A la luz del día Nicole seguía siendo hermosa, pero real. Conservaba el pelo castaño en lisa cascada sobre los hombros, la piel blanca y los ojos verdes, pero se percibía el maquillaje y toda una retórica de disimulo que al pretender esconder defectos los acentuaba. Felisín volvió a presentarle a sus hermanos. Ahora, en su recorrido por la mesa, intercambió dos besos con cada uno, excepto con Basilio. Mutuamente evitaron acercarse y se dedicaron un saludo lejano. Basilio estaba acostumbrado a no ser besado por las visitas y acogió como normal el instante de repugnancia que había atisbado en la expresión de Nicole. El beso entre Nacho y ella fue acompañado por un «mua y mua» imitativo de Lucas.
—Felisín —le espetó la madre—, pregúntale si le gustan las patatas con carne.
—No, mamá, por favor —se indignó su hijo mayor—. No me llames Felisín delante de Nicole. Para ella soy Félix.
La madre asintió algo acobardada. Lucas, con media sonrisa de ratón, dejó de repetir todo lo que hacía Nacho y comprendió que aún podría lograr mayor incordio.
—¡Felisín, Felisín, Felisín!, te llamas Felisín —aguijoneó como mosca cojonera ante el embarazo de Felisín.
Sin alcanzar a entender, Nicole se abandonó a una mueca vaga.

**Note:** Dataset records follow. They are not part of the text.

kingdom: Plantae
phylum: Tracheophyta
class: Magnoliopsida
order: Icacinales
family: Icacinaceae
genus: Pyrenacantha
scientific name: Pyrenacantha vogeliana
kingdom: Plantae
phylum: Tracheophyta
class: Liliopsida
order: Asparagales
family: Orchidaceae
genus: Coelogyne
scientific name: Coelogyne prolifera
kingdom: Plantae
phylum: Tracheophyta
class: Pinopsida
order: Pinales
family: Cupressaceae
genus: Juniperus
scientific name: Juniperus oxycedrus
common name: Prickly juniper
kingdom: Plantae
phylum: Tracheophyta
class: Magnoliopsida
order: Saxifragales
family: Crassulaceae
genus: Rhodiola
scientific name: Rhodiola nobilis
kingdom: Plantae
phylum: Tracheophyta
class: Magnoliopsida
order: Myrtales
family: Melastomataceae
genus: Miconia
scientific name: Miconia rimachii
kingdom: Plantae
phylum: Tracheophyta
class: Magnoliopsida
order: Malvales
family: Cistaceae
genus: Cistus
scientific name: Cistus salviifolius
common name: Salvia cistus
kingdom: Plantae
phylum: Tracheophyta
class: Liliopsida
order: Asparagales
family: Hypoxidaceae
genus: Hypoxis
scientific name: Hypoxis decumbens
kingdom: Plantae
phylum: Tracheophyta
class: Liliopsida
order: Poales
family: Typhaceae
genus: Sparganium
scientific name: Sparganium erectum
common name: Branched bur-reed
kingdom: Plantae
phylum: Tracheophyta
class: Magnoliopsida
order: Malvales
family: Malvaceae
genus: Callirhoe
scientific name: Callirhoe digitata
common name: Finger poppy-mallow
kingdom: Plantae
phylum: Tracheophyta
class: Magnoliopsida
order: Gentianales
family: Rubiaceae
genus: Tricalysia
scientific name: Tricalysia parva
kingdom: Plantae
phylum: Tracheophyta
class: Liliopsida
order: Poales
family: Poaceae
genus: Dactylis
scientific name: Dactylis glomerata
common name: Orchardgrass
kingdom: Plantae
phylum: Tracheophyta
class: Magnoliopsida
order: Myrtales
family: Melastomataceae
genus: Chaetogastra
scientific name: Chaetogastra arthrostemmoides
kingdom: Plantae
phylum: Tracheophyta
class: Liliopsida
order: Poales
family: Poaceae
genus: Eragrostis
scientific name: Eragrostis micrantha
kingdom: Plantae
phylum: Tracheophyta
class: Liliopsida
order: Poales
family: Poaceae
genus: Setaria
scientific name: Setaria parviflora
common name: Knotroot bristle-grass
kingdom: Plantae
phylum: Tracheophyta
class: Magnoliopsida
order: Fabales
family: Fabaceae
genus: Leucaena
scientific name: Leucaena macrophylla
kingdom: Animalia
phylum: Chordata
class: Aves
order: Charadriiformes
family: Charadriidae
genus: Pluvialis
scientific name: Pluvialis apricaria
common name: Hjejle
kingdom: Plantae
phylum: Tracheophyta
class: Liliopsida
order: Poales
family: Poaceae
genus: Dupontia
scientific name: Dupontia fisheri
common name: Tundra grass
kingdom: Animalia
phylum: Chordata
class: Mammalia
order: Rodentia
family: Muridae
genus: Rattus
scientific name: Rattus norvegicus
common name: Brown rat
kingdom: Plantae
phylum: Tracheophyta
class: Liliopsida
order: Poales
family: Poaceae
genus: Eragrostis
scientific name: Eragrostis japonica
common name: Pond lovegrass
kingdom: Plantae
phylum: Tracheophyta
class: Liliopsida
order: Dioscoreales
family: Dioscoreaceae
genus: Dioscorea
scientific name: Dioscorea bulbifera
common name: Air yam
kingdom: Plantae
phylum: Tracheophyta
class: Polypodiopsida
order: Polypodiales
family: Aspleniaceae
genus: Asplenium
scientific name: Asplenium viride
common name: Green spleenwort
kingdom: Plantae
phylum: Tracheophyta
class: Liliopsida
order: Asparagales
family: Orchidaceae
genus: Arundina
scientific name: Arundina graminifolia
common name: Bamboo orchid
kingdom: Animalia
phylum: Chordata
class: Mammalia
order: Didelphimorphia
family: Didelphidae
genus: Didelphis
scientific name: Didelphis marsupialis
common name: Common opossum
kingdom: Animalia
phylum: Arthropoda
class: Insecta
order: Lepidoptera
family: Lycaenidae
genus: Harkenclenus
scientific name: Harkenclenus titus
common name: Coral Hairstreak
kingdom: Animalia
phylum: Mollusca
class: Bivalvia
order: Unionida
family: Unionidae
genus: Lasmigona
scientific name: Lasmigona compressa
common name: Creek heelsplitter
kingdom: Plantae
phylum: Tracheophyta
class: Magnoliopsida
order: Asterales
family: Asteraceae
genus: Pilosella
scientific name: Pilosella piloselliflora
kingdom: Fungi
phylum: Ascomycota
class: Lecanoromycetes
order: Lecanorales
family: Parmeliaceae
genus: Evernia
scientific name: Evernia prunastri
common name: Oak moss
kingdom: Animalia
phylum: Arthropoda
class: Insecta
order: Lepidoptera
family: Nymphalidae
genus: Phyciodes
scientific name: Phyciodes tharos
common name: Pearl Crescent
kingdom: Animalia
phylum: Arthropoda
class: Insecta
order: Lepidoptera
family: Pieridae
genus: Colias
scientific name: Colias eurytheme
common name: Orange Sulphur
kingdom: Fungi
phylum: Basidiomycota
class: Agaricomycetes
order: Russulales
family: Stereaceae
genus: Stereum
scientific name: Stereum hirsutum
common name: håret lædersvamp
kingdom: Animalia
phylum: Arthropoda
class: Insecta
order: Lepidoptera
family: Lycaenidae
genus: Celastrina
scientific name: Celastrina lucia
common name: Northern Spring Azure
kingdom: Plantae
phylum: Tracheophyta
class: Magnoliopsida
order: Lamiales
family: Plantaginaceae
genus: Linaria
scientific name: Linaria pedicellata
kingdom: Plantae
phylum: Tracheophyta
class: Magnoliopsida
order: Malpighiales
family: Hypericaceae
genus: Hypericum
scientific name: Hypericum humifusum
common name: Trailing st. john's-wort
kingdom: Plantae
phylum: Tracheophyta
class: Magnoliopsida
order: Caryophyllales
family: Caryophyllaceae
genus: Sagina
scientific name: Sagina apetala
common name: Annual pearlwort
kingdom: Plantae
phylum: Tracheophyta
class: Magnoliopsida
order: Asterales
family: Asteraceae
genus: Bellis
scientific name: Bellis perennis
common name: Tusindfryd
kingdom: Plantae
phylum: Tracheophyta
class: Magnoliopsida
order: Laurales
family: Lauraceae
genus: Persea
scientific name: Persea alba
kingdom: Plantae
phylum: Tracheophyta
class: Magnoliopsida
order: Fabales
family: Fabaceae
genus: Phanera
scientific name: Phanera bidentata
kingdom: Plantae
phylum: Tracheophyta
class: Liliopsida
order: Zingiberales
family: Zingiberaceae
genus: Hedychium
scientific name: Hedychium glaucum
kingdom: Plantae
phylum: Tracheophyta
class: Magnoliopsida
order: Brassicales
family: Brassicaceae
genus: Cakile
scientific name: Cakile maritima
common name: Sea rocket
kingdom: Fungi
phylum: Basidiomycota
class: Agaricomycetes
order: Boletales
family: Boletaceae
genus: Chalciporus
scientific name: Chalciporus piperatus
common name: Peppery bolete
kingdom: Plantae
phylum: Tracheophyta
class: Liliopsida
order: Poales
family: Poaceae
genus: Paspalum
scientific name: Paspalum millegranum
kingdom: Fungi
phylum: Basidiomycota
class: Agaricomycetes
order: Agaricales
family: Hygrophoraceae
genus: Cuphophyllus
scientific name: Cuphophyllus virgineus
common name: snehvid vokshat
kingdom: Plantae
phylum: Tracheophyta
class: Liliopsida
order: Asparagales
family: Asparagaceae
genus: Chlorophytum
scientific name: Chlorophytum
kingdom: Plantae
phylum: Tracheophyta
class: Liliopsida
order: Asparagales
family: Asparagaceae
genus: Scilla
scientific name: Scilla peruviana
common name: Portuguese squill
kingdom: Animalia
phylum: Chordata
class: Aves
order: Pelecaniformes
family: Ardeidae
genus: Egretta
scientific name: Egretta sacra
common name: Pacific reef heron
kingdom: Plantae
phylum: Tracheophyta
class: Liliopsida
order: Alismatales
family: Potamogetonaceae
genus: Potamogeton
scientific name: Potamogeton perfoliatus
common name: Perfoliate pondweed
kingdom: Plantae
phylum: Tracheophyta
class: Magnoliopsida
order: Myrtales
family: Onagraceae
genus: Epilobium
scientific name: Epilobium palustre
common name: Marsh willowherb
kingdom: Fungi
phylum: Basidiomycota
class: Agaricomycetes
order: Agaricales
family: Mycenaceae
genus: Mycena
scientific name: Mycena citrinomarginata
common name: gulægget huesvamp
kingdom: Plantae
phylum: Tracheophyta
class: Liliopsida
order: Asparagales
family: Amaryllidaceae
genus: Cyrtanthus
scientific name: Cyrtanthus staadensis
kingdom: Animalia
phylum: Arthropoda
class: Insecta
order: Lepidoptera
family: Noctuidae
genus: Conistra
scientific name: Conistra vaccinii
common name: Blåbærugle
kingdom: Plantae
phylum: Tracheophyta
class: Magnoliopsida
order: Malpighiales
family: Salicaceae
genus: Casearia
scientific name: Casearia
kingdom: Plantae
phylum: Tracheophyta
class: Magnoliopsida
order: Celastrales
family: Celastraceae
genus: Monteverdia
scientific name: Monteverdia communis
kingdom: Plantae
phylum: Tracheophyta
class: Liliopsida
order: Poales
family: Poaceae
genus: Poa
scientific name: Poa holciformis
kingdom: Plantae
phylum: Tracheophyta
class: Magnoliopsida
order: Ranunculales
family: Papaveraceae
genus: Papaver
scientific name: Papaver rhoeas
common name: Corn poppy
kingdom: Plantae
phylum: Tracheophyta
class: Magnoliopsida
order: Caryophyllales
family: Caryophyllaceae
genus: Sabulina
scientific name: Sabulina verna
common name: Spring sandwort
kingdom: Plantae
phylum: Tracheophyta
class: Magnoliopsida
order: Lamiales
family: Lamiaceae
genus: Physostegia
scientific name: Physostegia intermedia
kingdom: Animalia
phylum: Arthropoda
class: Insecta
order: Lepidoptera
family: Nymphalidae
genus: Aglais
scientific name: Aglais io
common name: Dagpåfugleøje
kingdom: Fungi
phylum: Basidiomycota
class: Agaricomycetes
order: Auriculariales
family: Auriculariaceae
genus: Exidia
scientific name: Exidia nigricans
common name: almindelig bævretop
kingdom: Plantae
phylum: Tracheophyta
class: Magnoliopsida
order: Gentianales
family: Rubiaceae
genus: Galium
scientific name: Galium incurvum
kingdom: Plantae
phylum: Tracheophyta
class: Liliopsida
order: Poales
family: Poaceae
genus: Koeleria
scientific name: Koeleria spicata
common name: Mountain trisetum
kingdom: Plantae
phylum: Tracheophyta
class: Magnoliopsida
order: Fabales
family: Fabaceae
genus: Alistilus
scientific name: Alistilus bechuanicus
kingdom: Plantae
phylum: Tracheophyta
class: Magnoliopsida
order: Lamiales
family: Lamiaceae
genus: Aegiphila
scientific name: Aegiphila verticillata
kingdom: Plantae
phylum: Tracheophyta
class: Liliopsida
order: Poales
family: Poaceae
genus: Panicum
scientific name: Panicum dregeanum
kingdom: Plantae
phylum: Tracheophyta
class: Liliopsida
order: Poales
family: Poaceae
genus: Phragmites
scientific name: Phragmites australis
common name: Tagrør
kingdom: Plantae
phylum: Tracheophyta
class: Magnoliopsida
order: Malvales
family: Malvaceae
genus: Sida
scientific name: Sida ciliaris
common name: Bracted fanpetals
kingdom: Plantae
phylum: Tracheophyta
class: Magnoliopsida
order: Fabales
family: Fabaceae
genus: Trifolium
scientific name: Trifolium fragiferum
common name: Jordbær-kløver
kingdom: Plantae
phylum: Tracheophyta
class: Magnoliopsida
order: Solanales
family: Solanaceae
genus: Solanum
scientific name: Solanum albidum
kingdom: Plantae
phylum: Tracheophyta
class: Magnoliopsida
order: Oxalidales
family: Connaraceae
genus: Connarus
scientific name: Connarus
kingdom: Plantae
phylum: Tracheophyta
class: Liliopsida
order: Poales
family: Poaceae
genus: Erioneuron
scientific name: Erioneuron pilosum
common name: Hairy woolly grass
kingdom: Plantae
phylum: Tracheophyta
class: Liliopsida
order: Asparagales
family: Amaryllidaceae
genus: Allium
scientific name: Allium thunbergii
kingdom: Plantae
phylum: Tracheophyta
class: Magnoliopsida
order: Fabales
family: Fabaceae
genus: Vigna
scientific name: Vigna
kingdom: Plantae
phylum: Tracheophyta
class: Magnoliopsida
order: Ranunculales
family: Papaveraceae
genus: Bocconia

La sonrisa era su más primario modo de comunicación. Tampoco su desconocimiento del idioma le permitía integrarse más allá en esa forma tan baja de civilización que es una familia numerosa a la hora de comer. El hombre es el único animal que no encuentra descanso en familia, sino depredación insaciable.
—Felisín, Felisín…
Matías proporcionó un pescozón a Lucas que le hizo callar.
—Come y calla.
Nicole buscó explicación a la autoritaria actitud de Matías, pero sólo encontró miradas huidizas. Basilio bajó la cabeza no para evitar mirarla, sino para evitar ser visto. El padre percibió la extrañeza de Nicole y acertó a desviar el punto de interés.
—Bueno, ahora ya puedes contarnos cómo os conocisteis.
Felisín dio un sorbo a su vaso de agua y, con credibilidad absoluta, se dispuso a mentir a su familia.